The London Library is a library that seems to have accidentally arrived in our London from some alternate world. With the nineteenth century idealism of its founding fathers, the tendency of famous Victorians to appear in its story and the iconic steel grid flooring the whole place struck me as slightly steampunk. A combination of the best of the Victorian age with elements of the latest design and digital technology. I visited this strange and wonderful place early on in the summer. They have regular tours which I recommend to anyone with an interest in such things (i.e. libraries, books, architecture, design, history and so on).
The London Library was founded by Thomas Carlyle in 1841. (See. Count the famous Victorians in this blog entry.) Unhappy with the British Library he wanted to set up a members' library which better fitted his vision of what a library should be like. Its collection would aim to cover the humanities in a depth and range comparable to a national library. Members would be able to borrow books to read in the comfort of their own homes and the reading rooms would offer a more comfortable atmosphere than those of the British Library.
Carlyle's project soon attracted the involvement of people like Thackery and Gladstone. Charles Dickens and George Elliot were among the first to join the exciting new library. The London Library's ability to attract such key figures clearly wasn't just based on momentary fashion, the appeal of a trendy new place to read and study. The Library has continued to attract big names throughout its history. The current president is Tom Stoppard. We saw a Library Christmas card designed by Quentin Blake. This gave our tour a slight celebrity tour feel which I hadn't been expecting. Not in a bad way and obviously it does suggest that the place has something to offer.
As a private members' library the London Library has always been free to do its own thing in a way that other libraries aren't. This has left it with a slightly eccentric classification system which they are very proud of. Essentially books are organised by subject. Then the subjects are in alphabetical order. Then...well I'm sure you would get used to it if you worked there or you were a regular visitor. The staff seemed very proud of it so it must work reasonably well. From a tour group's perspective it throws up some interesting juxtapositions. The strangest subjects end up next door to each other.

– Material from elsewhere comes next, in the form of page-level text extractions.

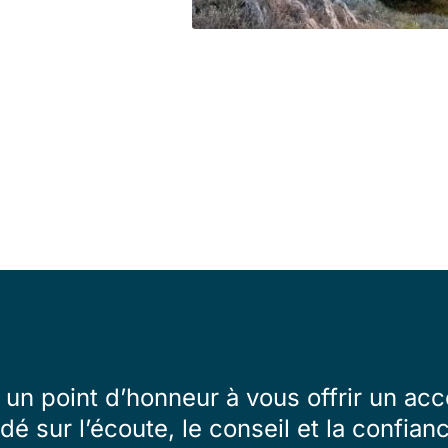
un point d’honneur à vous offrir un 
dé sur l’écoute, le conseil et la confian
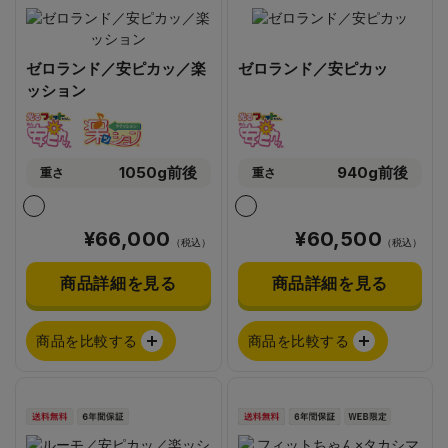
ゼロランド／安ピカッ／楽
ゼロランド／安ピカッ
ッション
1050g前後
940g前後
重さ
重さ
¥66,000
¥60,500
（税込）
（税込）
商品詳細を見る
商品詳細を見る
商品を比較する
商品を比較する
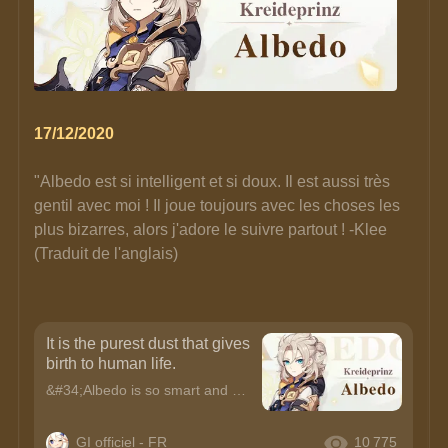
17/12/2020
"Albedo est si intelligent et si doux. Il est aussi très 
gentil avec moi ! Il joue toujours avec les choses les 
plus bizarres, alors j'adore le suivre partout ! -Klee 
(Traduit de l'anglais)
It is the purest dust that gives
birth to human life.
&#34;Albedo is so smart and gentle. He&#39;s super nice to me too! He always plays with the weirdest things, so I love following him around~!&#34; —KleeAlbedoKreideprinzChief Alchemist of the Knights
GI officiel - FR
10 775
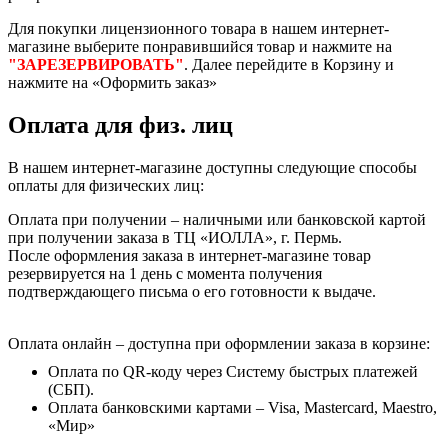
Для покупки лицензионного товара в нашем интернет-
магазине выберите понравившийся товар и нажмите на
"ЗАРЕЗЕРВИРОВАТЬ"
. Далее перейдите в Корзину и
нажмите на «Оформить заказ»
Оплата для физ. лиц
В нашем интернет-магазине доступны следующие способы
оплаты для физических лиц:
Оплата при получении – наличными или банковской картой
при получении заказа в ТЦ «ИОЛЛА», г. Пермь.
После оформления заказа в интернет-магазине товар
резервируется на 1 день с момента получения
подтверждающего письма о его готовности к выдаче.
Оплата онлайн – доступна при оформлении заказа в корзине:
Оплата по QR-коду через Систему быстрых платежей
(СБП).
Оплата банковскими картами – Visa, Mastercard, Maestro,
«Мир»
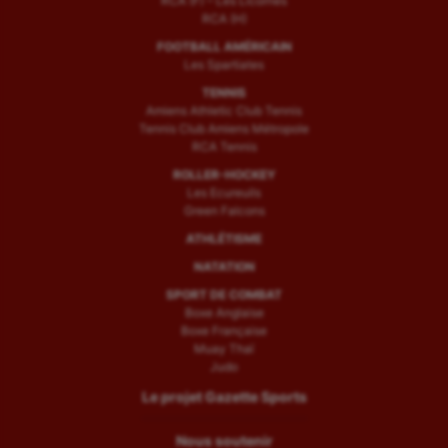
RCA (F) – Les Licornes
RCA (H)
FOOTBALL AMÉRICAIN
Les Spartiates
TENNIS
Amiens Athletic Club Tennis
Tennis Club Amiens Métropole
RCA Tennis
ROLLER-HOCKEY
Les Ecureuils
Green Falcons
ATHLÉTISME
NATATION
SPORT DE COMBAT
Boxe Anglaise
Boxe Française
Muay Thaï
Judo
Le projet Gazette Sports
Nous soutenir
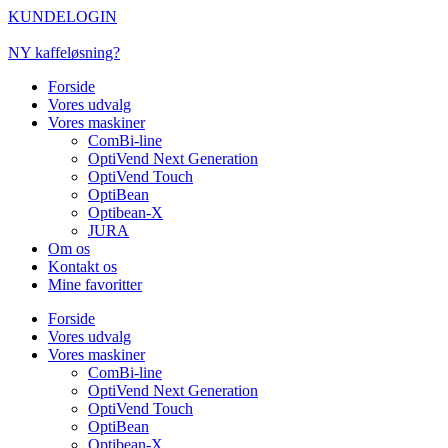
Videre
KUNDELOGIN
til
indhold
NY kaffeløsning?
Forside
Vores udvalg
Vores maskiner
ComBi-line
OptiVend Next Generation
OptiVend Touch
OptiBean
Optibean-X
JURA
Om os
Kontakt os
Mine favoritter
Forside
Vores udvalg
Vores maskiner
ComBi-line
OptiVend Next Generation
OptiVend Touch
OptiBean
Optibean-X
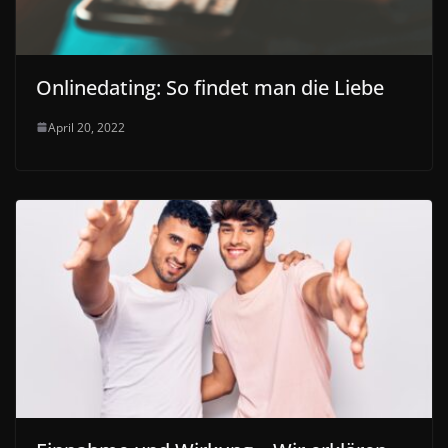
Onlinedating: So findet man die Liebe
April 20, 2022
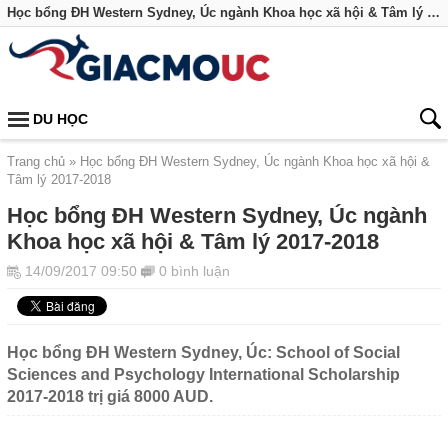
Học bổng ĐH Western Sydney, Úc ngành Khoa học xã hội & Tâm lý 2017-2018
DU HỌC
Trang chủ
Học bổng ĐH Western Sydney, Úc ngành Khoa học xã hội &
Tâm lý 2017-2018
Học bổng ĐH Western Sydney, Úc ngành
Khoa học xã hội & Tâm lý 2017-2018
14/09/2017 09:50
0 bình luận
Học bổng ĐH Western Sydney, Úc: School of Social
Sciences and Psychology International Scholarship
2017-2018 trị giá 8000 AUD.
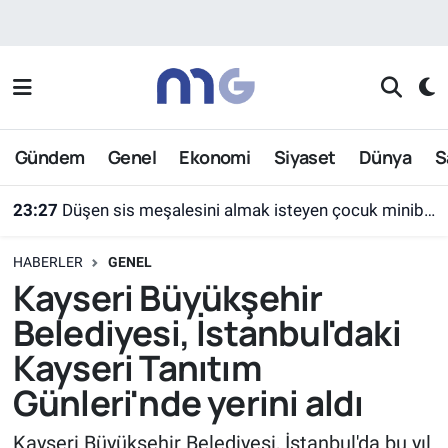
Nöbetçi Eczaneler
Hava Durumu
Gündem
Genel
Ekonomi
Siyaset
Dünya
S
İstanbul Namaz Vakitleri
23:27
Düşen sis meşalesini almak isteyen çocuk minibüsün altında kaldı
Trafik Durumu
HABERLER
GENEL
Süper Lig Puan Durumu ve Fikstür
Kayseri Büyükşehir
Belediyesi, İstanbul'daki
Tüm Manşetler
Kayseri Tanıtım
Son Dakika Haberleri
Günleri'nde yerini aldı
Haber Arşivi
Kayseri Büyükşehir Belediyesi, İstanbul'da bu yıl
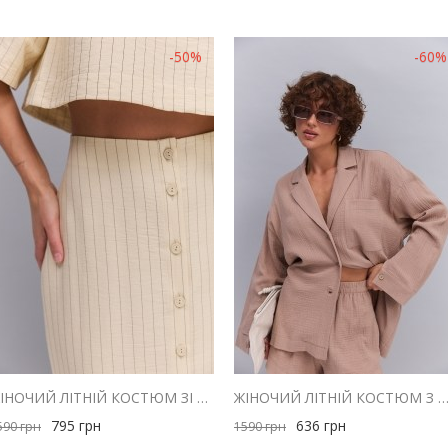
-50%
-60%
ЖІНОЧИЙ ЛІТНІЙ КОСТЮМ ЗІ СПІДНИЦЕЮ І ТОПОМ СВІТЛО-БЕЖЕВИЙ В СМУЖКУ
ЖІНОЧИЙ ЛІТНІЙ КОСТЮМ З ШОРТАМИ ТА СОРОЧКОЮ З МУСЛІНУ ШОКО
795
грн
636
грн
590
грн
1590
грн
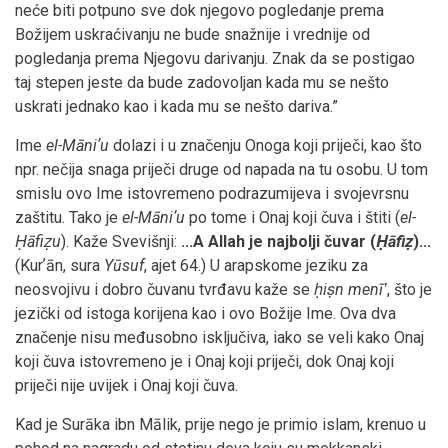
neće biti potpuno sve dok njegovo pogledanje prema
Božijem uskraćivanju ne bude snažnije i vrednije od
pogledanja prema Njegovu darivanju. Znak da se postigao
taj stepen jeste da bude zadovoljan kada mu se nešto
uskrati jednako kao i kada mu se nešto dariva.”
Ime
el-Māniʼu
dolazi i u značenju Onoga koji priječi, kao što
npr. nečija snaga priječi druge od napada na tu osobu. U tom
smislu ovo Ime istovremeno podrazumijeva i svojevrsnu
zaštitu. Tako je
el-Māniʼu
po tome i Onaj koji čuva i štiti (
el-
Ḥāfiẓu
). Kaže Svevišnji:
...A Allah je najbolji čuvar (
Ḥāfiẓ
)...
(Kurʼān, sura
Yūsuf
, ajet 64.) U arapskome jeziku za
neosvojivu i dobro čuvanu tvrđavu kaže se
ḥiṣn menīʽ
, što je
jezički od istoga korijena kao i ovo Božije Ime. Ova dva
značenje nisu međusobno isključiva, iako se veli kako Onaj
koji čuva istovremeno je i Onaj koji priječi, dok Onaj koji
priječi nije uvijek i Onaj koji čuva.
Kad je Surāka ibn Mālik, prije nego je primio islam, krenuo u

However the London Library gets much weirder then that. They never throw anything away! Well not really ‘never’. If something's horribly damaged or they have duplicates then they make an exception but there is no actual weeding. Once a book is part of the collection it stays there. This is an interesting contrast to every library that I've ever been involved with. Presumably it goes back to that early ambitious desire to compete with the British Library. It certainly adds to the London Library's value for researchers, particularly historians. Think of the research value of their books on education or parenting for example. The chance to see shifting social trends on one bookshelf. Our tour guide also mentioned a writer who used a decades old tourist guide to check if a fictional journey would have been possible for her characters. This collection policy also adds to the appeal of the place for those of us who just love old books.

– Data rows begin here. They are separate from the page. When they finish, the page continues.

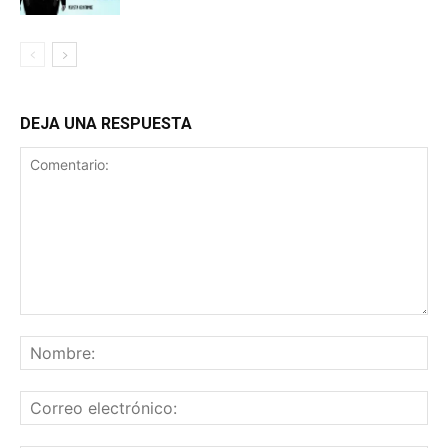
DEJA UNA RESPUESTA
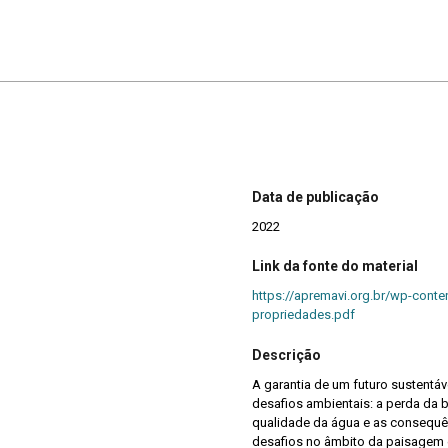
Data de publicação
2022
Link da fonte do material
https://apremavi.org.br/wp-conte
propriedades.pdf
Descrição
A garantia de um futuro sustentá
desafios ambientais: a perda da 
qualidade da água e as consequê
desafios no âmbito da paisagem 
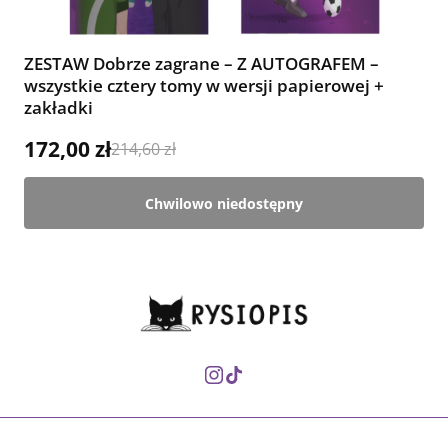
ZESTAW Dobrze zagrane – Z AUTOGRAFEM –
wszystkie cztery tomy w wersji papierowej +
zakładki
172,00 zł
214,60 zł
Chwilowo niedostępny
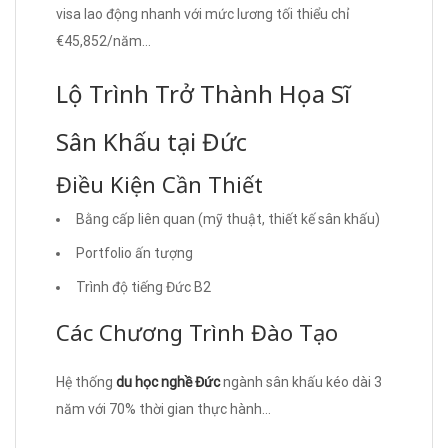
visa lao động nhanh với mức lương tối thiểu chỉ
€45,852/năm…
Lộ Trình Trở Thành Họa Sĩ
Sân Khấu tại Đức
Điều Kiện Cần Thiết
Bằng cấp liên quan (mỹ thuật, thiết kế sân khấu)
Portfolio ấn tượng
Trình độ tiếng Đức B2
Các Chương Trình Đào Tạo
Hệ thống
du học nghề Đức
ngành sân khấu kéo dài 3
năm với 70% thời gian thực hành…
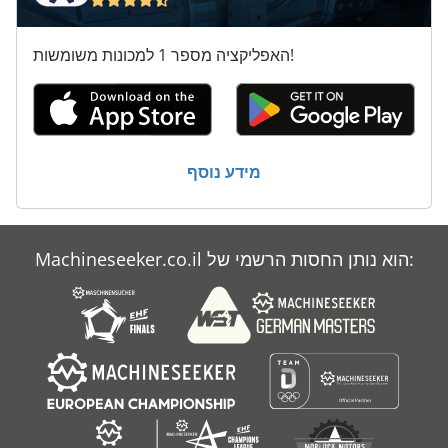
האפליקציה מספר 1 למכונות משומשות!
מידע נוסף
Machineseeker.co.il הוא נותן החסות הרשמי של:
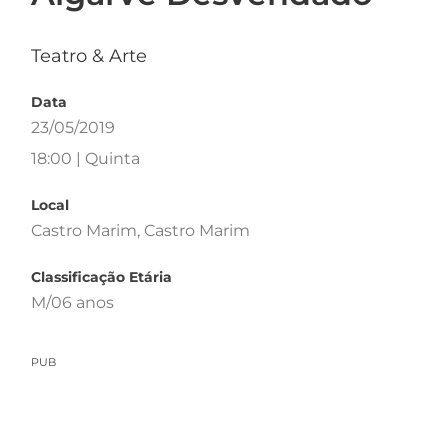
Teatro & Arte
Data
23/05/2019
18:00 | Quinta
Local
Castro Marim, Castro Marim
Classificação Etária
M/06 anos
PUB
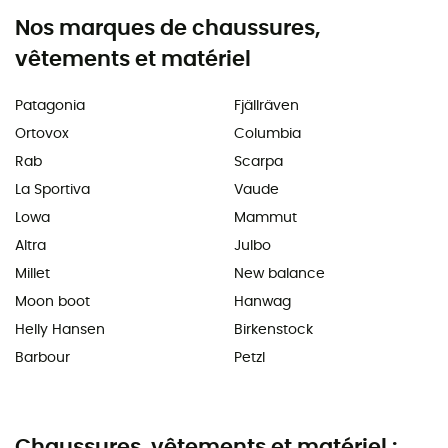
Nos marques de chaussures,
vêtements et matériel
Patagonia
Fjällräven
Ortovox
Columbia
Rab
Scarpa
La Sportiva
Vaude
Lowa
Mammut
Altra
Julbo
Millet
New balance
Moon boot
Hanwag
Helly Hansen
Birkenstock
Barbour
Petzl
Chaussures, vêtements et matériel :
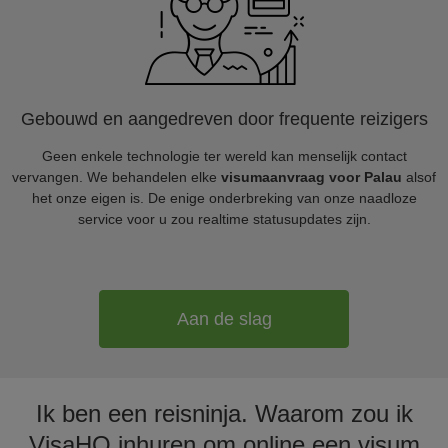
Gebouwd en aangedreven door frequente reizigers
Geen enkele technologie ter wereld kan menselijk contact
vervangen. We behandelen elke
visumaanvraag voor Palau
alsof
het onze eigen is. De enige onderbreking van onze naadloze
service voor u zou realtime statusupdates zijn.
Aan de slag
Ik ben een reisninja. Waarom zou ik
VisaHQ inhuren om online een visum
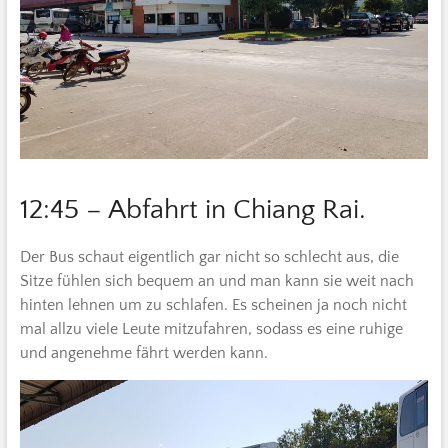
12:45 – Abfahrt in Chiang Rai.
Der Bus schaut eigentlich gar nicht so schlecht aus, die
Sitze fühlen sich bequem an und man kann sie weit nach
hinten lehnen um zu schlafen. Es scheinen ja noch nicht
mal allzu viele Leute mitzufahren, sodass es eine ruhige
und angenehme fährt werden kann.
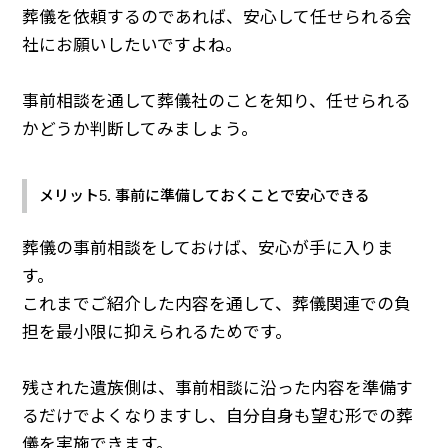
葬儀を依頼するのであれば、安心して任せられる会
社にお願いしたいですよね。
事前相談を通して葬儀社のことを知り、任せられる
かどうか判断してみましょう。
メリット5. 事前に準備しておくことで安心できる
葬儀の事前相談をしておけば、安心が手に入りま
す。
これまでご紹介した内容を通して、葬儀関連での負
担を最小限に抑えられるためです。
残された遺族側は、事前相談に沿った内容を準備す
るだけでよくなりますし、自分自身も望む形での葬
儀を実施できます。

The London Library is a fantasy labyrinth of a library. Thanks to the steel grid flooring you can look down and see the floors below. You can look down and see the bookshelves going on into infinity.

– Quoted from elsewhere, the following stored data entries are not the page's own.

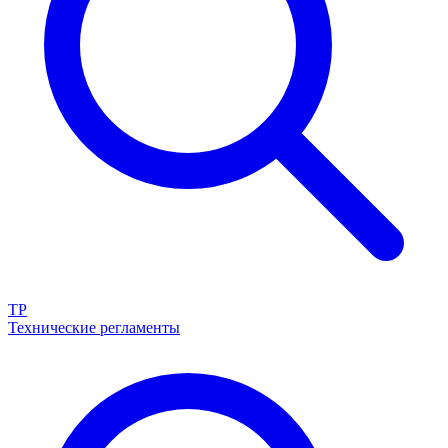
ТР
Технические регламенты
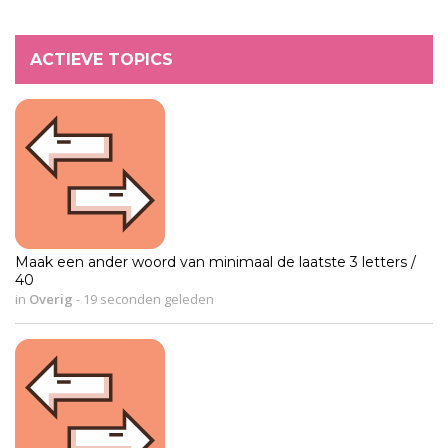
ACTIEVE TOPICS
Maak een ander woord van minimaal de laatste 3 letters /
40
in
Overig
-
19 seconden geleden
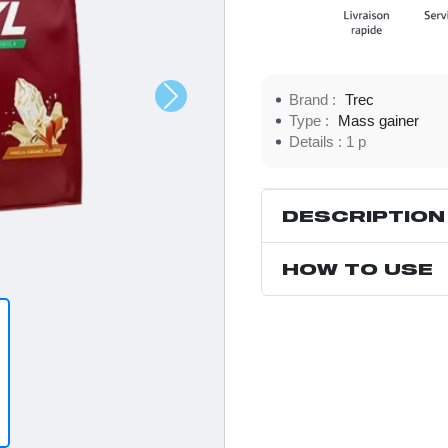
Brand :
Trec
Type :
Mass gainer
Details :
1 p
DESCRIPTION
HOW TO USE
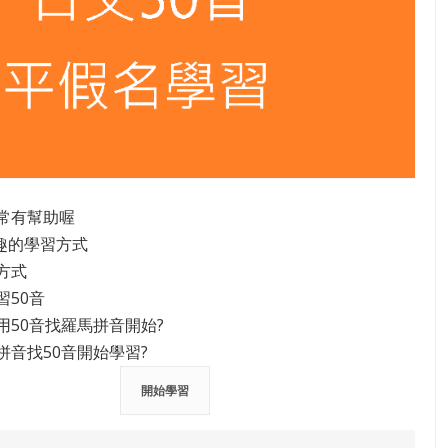
常有幫助喔
有趣的學習方式
方式
習50音
用50音找羅馬拼音開始?
拼音找50音開始學習?
開始學習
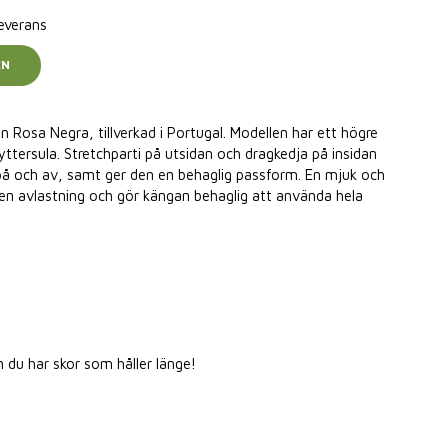
leverans
EN
ån Rosa Negra, tillverkad i Portugal. Modellen har ett högre
ttersula. Stretchparti på utsidan och dragkedja på insidan
 på och av, samt ger den en behaglig passform. En mjuk och
n avlastning och gör kängan behaglig att använda hela
 du har skor som håller länge!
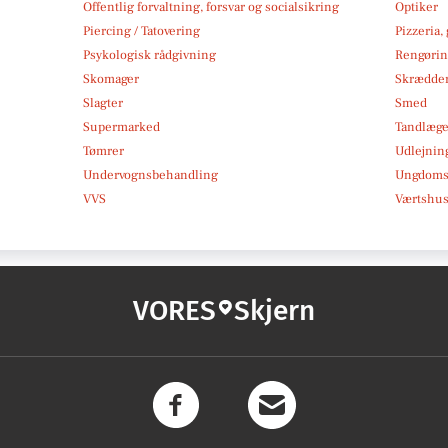
Offentlig forvaltning, forsvar og socialsikring
Optiker
Piercing / Tatovering
Pizzeria,
Psykologisk rådgivning
Rengøri
Skomager
Skrædde
Slagter
Smed
Supermarked
Tandlæg
Tømrer
Udlejnin
Undervognsbehandling
Ungdoms-
VVS
Værtshus
VORES
Skjern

My impression that the place was slightly otherworldly was only reinforced by the design of the new art section which riffs on the original design. The new steel gird flooring is narrower to allow for high heels and to stop readers dropping things on their fellows below. Clear evidence that designers do learn from the mistakes of the past. It also has glass panels which slowly change colour thanks to cleverly placed lighting.
It's clearly and justifiably proud of its past but the London Library is forward looking in many ways. The new area and the plans for further expansion testify to that. That said some of the old-fashioned habits help to maintain its unique atmosphere. They have a better archive of the Times than the Times does but they don't stock any other newspapers. In Victorian London the Times was the only newspaper, certainly the only newspaper that a gentleman would be interested in.
As you might expect from a private members' library in this more demanding century they also offer an impressive range of online resources. Their e-collections include JSTOR and other major journal databases. Alternatively the database of 19th century newspapers could be used to see if those Victorian gentlemen were missing anything.
This is a dream library. A vast maze of shelves full of weird and wonderful titles, including many that must be largely lost in the outside world. It's a maze where you can see the floors above and below. This liberates you from the shallow temptations of merely wondering what's round the next corner. You are free to wonder what those books are just down there or just up there. I could happily spend days exploring this place. The tour is a good way to get a glimpse of the mysteries on offer.